Freie Wähler stehen hinter ihrem Parteichef
Der Landesvorstand der Freien Wähler in Bayern, der Vorstand der Landtagsfraktion und die Kabinettsmitglieder der Freien Wähler in dem Bundesland stellten sich derweil "geschlossen" hinter Aiwanger.
Aiwanger soll laut "Süddeutscher Zeitung" als 17-Jähriger ein antisemitisches Hetzblatt verfasst haben. Er selbst hatte das bereits schriftlich zurückgewiesen. Gleichzeitig räumte er aber ein, es seien "ein oder wenige Exemplare" in seiner Schultasche gefunden worden. Die Schule habe daraufhin ein Disziplinarverfahren gegen ihn angestrengt. Kurz darauf gestand Aiwangers älterer Bruder ein, das Pamphlet geschrieben zu haben. Ein früherer Mitschüler berichtete dem ARD-Magazin report München, Aiwanger habe als jüngerer Schüler ab und zu in der Klasse "einen Hitlergruß gezeigt". Auch judenfeindliche Witze seien "definitiv gefallen".
Söder bezeichnet Entschuldigung als "überfällig"
Bayerns Ministerpräsident Söder hat Aiwangers Entschuldigung als überfällig bezeichnet. Gleichzeitig erhöhte er am Freitag den zeitlichen Druck auf den Freie-Wähler-Chef, die 25 an ihn gestellten Fragen nun rasch schriftlich zu beantworten. "Am besten noch heute", wie Söder am Rande eines Termins im mittelfränkischen Bechhofen sagte. Eine förmliche Frist setzte er Aiwanger damit allerdings weiterhin nicht.

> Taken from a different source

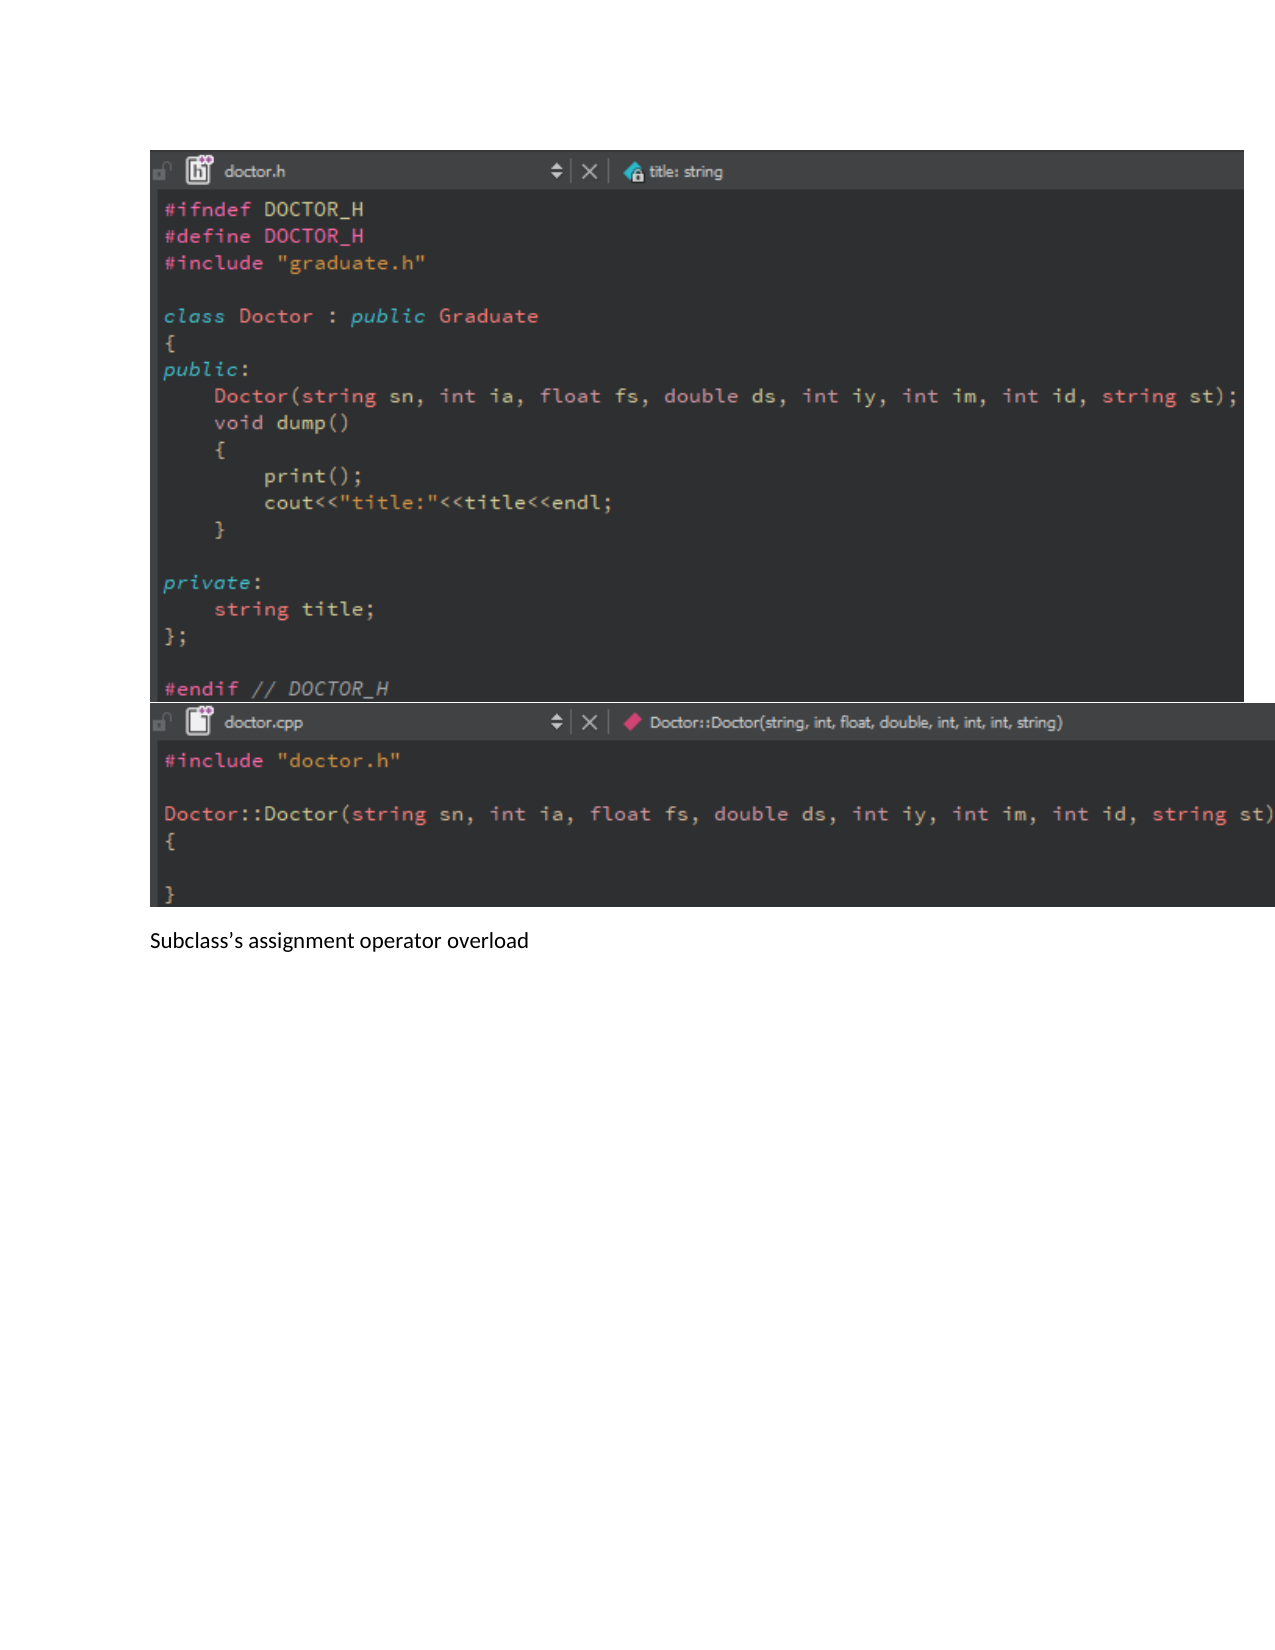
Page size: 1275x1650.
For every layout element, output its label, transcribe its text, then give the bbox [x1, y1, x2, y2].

picture [150, 150, 1244, 702]
picture [150, 703, 1275, 907]
text Subclass’s assignment operator overload [150, 926, 1125, 954]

Erst danach will Söder eine abschließende Entscheidung treffen, wie es weitergeht: ob er Aiwanger gut einen Monat vor der Landtagswahl entlässt oder nicht. "Ob es am Ende alles ausreicht, wird man erst nach der Beantwortung der Fragen entscheiden", sagte der CSU-Chef.
Sondersitzung des Landtags in einer Woche
Am Donnerstag kommender Woche befasst sich der bayerische Landtag in einer Sondersitzung mit dem Fall. Landtagspräsidentin Ilse Aigner werde auf Antrag von Grünen, SPD und FDP den sogenannten Zwischenausschuss einberufen, teilte der Landtag mit. Dieses Gremium kann nach der letzten Plenarsitzung vor einer Landtagswahl dringliche Angelegenheiten behandeln. Es besteht aus 51 Mitgliedern und ebenso vielen stellvertretenden Mitgliedern. Die Zusammensetzung regelt sich nach dem Stärkeverhältnis der Fraktionen im Parlament.
In Bayern wird in fünfeinhalb Wochen ein neuer Landtag gewählt. Die CSU regiert derzeit gemeinsam mit den Freien Wählern. Söder will die Koalition nach eigenen Angaben trotz der Affäre fortsetzen. Zugleich deutete er am Dienstag an, dass dies auch ohne Aiwanger denkbar sei.